CAPE TOWN SA (CelebrityAccess) — Hugh Masekela, a South Africa jazz trumpeter, singer, and activist whose music came to represent the anti-apartheid movement through songs such as “Soweto Blues” and “Bring Him Back Home”, died on Tuesday in Johannesburg. He was 78.
Ramopolo Hugh Masekela was born on April 4, 1939, in Witbank, South Africa, a coal-mining suburb of Johannesburg. His father was a noted sculptor who moonlighted as a building inspector while his mother was a social worker. However, Masekela was raised primarily by his grandmother, who ran a speakeasy for mine workers, which infused him with an early love for music.
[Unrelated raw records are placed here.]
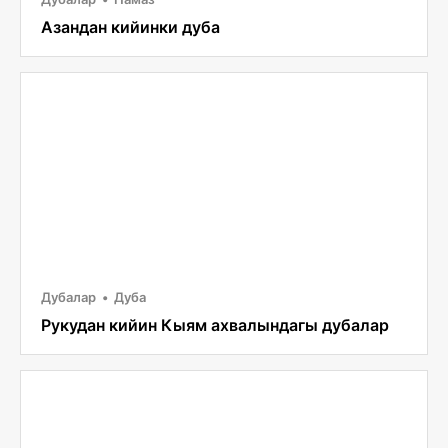
Азандан кийинки дуба
Дубалар
Дуба
Рукудан кийин Кыям ахвалындагы дубалар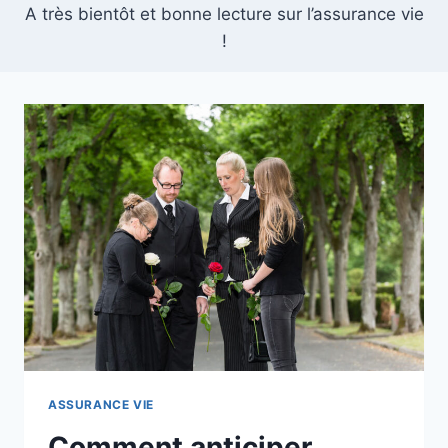
A très bientôt et bonne lecture sur l’assurance vie
!
ASSURANCE VIE
Comment anticiper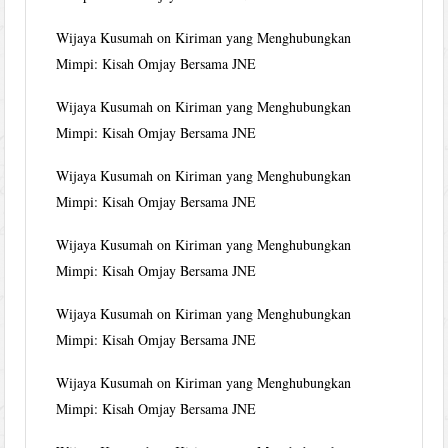
Wijaya Kusumah
on
Kiriman yang Menghubungkan
Mimpi: Kisah Omjay Bersama JNE
Wijaya Kusumah
on
Kiriman yang Menghubungkan
Mimpi: Kisah Omjay Bersama JNE
Wijaya Kusumah
on
Kiriman yang Menghubungkan
Mimpi: Kisah Omjay Bersama JNE
Wijaya Kusumah
on
Kiriman yang Menghubungkan
Mimpi: Kisah Omjay Bersama JNE
Wijaya Kusumah
on
Kiriman yang Menghubungkan
Mimpi: Kisah Omjay Bersama JNE
Wijaya Kusumah
on
Kiriman yang Menghubungkan
Mimpi: Kisah Omjay Bersama JNE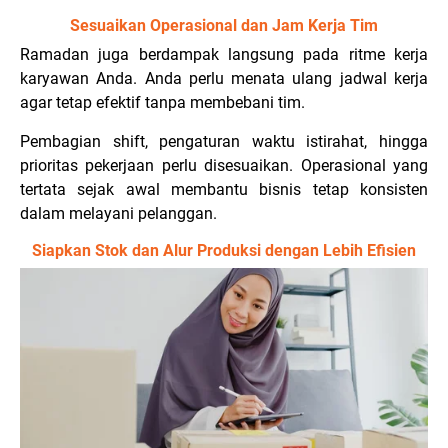
Sesuaikan Operasional dan Jam Kerja Tim
Ramadan juga berdampak langsung pada ritme kerja
karyawan Anda. Anda perlu menata ulang jadwal kerja
agar tetap efektif tanpa membebani tim.
Pembagian shift, pengaturan waktu istirahat, hingga
prioritas pekerjaan perlu disesuaikan. Operasional yang
tertata sejak awal membantu bisnis tetap konsisten
dalam melayani pelanggan.
Siapkan Stok dan Alur Produksi dengan Lebih Efisien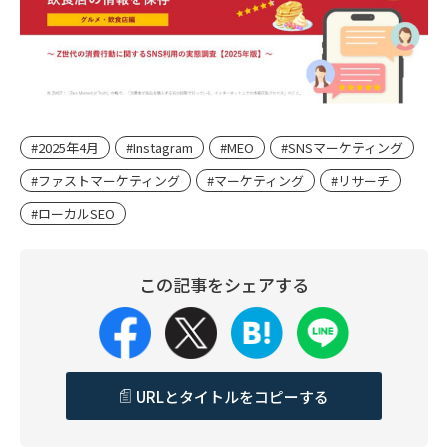
#2025年4月
#Instagram
#MEO
#SNSマーケティング
#ファストマーケティング
#マーケティング
#リサーチ
#ローカルSEO
この記事をシェアする
URLとタイトルをコピーする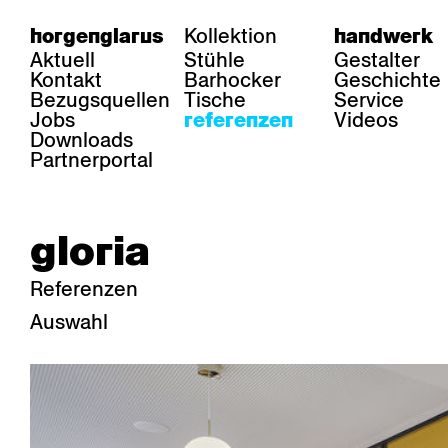
Kollektion
horgenglarus
handwerk
Aktuell
Stühle
Gestalter
Kontakt
Barhocker
Geschichte
Bezugsquellen
Tische
Service
Jobs
Videos
referenzen
Downloads
Partnerportal
gloria
Referenzen
Auswahl
bereich
stühle
tisch
Gastronomie
Belair
Classic
Boq
Gesundheit
Diva
Dom
Ess.T
Hotellerie
Einpunktstuhl
Epos
Lyra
He later attended St. Peter’s Secondary School, a boarding school, where he began to pursue music and the trumpet, becoming entranced by the music of trumpeter Bix Beiderbecke. He also started to refine his anti-apartheid views at St. Peter’s under the tutelage of Archbishop Trevor Huddleston, an influential anti-apartheid activist.
By 1956, Masekela was performing in dance bands around South Africa, and later joined the nation’s first notable bebop band the Jazz Epistles. While the group released just one album with 500 copies, the release has become a much-sought-after album for jazz collectors.
After the 1960 Sharpeville Massacre that left almost 70 protestors dead at the hands of South African police, Masekela was among the public figures who left the country, moving first to London and then, with the aid of Harry Belafonte and others, to the U.S.
In 1962, he released his debut studio album “Trumpet Africaine” on Mercury Records, heralding the start of one of the most productive recording periods of his career. He followed his debut album up with a series of albums in 1966, starting with the album “Grrr” blending politics with music rooted in South African culture on tracks such as “Sharpeville.”
In 1968, he scores his biggest charting hit in North America with “Grazing in the Grass” off of his album “The Promise of a Future.” “Grazing in the Grass” peaked at #1 on the Billboard Hot 100 and which was re-recorded by Friends of Distinction, who broke into the top ten with the song.
While Masekela found success as a recording artist, he also battled substance abuse during this period and developed a dependence on both alcohol and cocaine which began to impact his work.
In the mid-1970s, he returned to Africa, where he began to perform across the sub-Saharan region with other African artists, including Fela Kuti, the exiled South African saxophonist Dudu Pukwana and began performing with the Ghanaian group Hedzoleh Soundz.
Mr. Masekela moved back to South Africa in 1990, but he continued to tour and record internationally into his mid-70s.
In 2010, Mr. Masekela was awarded the Order of Ikhamanga in gold, South Africa’s highest medal of honor.
Masekela is survived by a son, a daughter, and two sisters.